Robert Hood’s stylistic inventions, next to those of Jeff Mills, are some of the most widely imitated in techno and have birthed an entire subgenre and schools of thought. A very notable number of techno’s greatest later artistic figures started off as little more than disciples, and anthologies like this may be problematic at core but provide a valuable service in reviving long-unavailable material. A straight reissue of the more significant pieces – Internal Empire and first two Nighttime World albums – would go a long way towards correcting the current situation, certainly further than this manages with its mixed agenda and relatively small proffering of truly definitive, classic material. Hood’s legacy is still growing however, and there’s no shortage of revelatory moments here, past and present and for once placed alongside each other for easy comparison.  

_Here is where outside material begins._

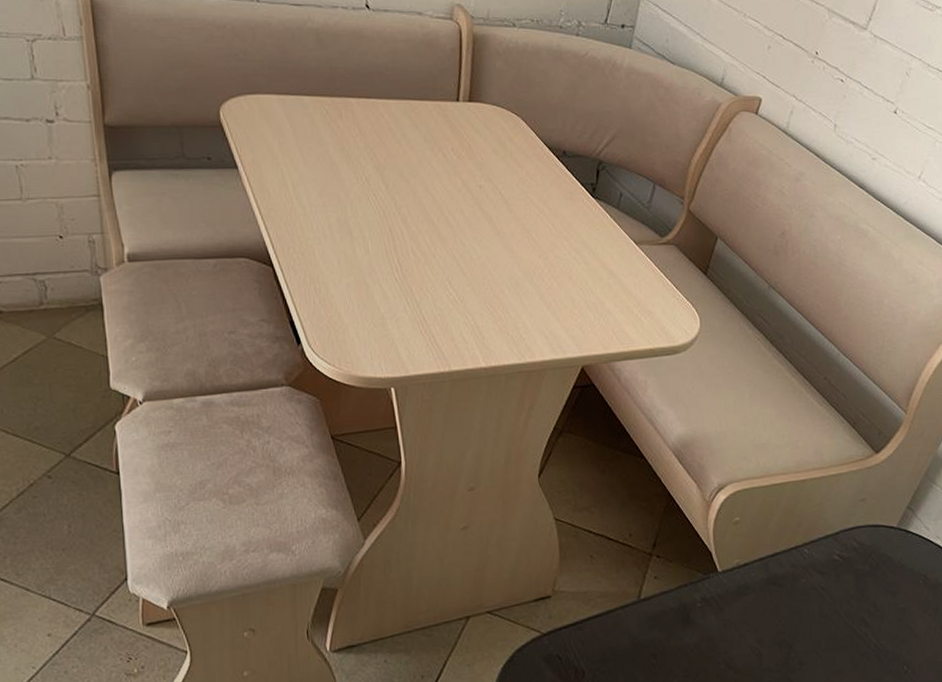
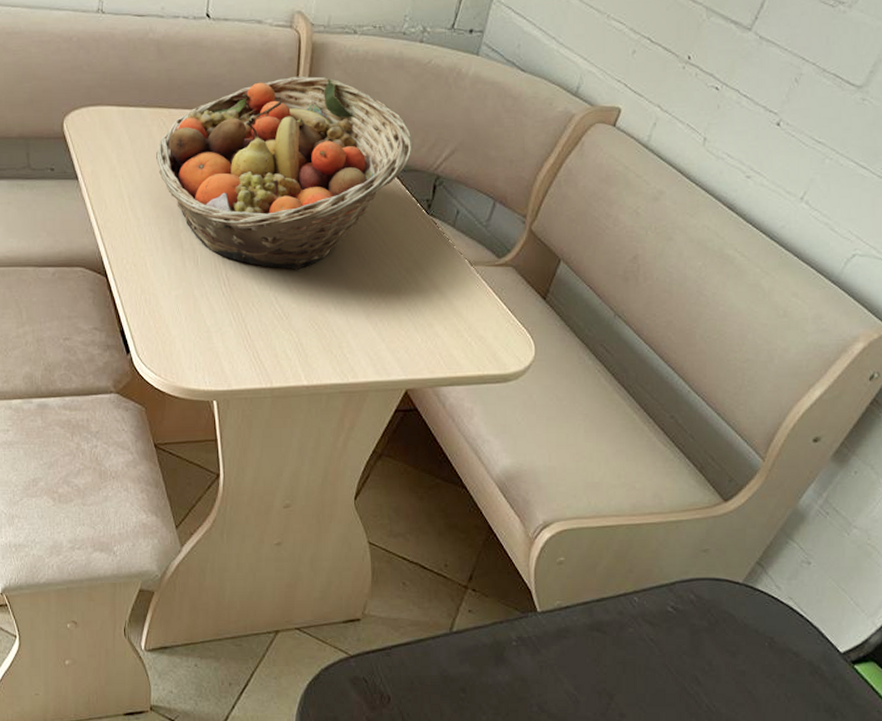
fruit basket: none [320,66,576,255] -> present [156,76,414,271]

With Hood’s career and urgency he inspires in his fans, one could spend ages attempting to list the highest of the high points without coming to any definitive, digestible conclusion. M-Print: 20 Years Of M-Plant is one of many ways of undertaking a project whose validity is proven by his undiminished and in fact increasing abilities to awe. A few tracks taken from a few of techno’s most celebrated releases can’t be a let down, but it’s more inspiring that the artist who made them 20 years ago is currently surpassing these early masterpieces. Long may he reign, and as far as history lessons go, this one sounds better than most.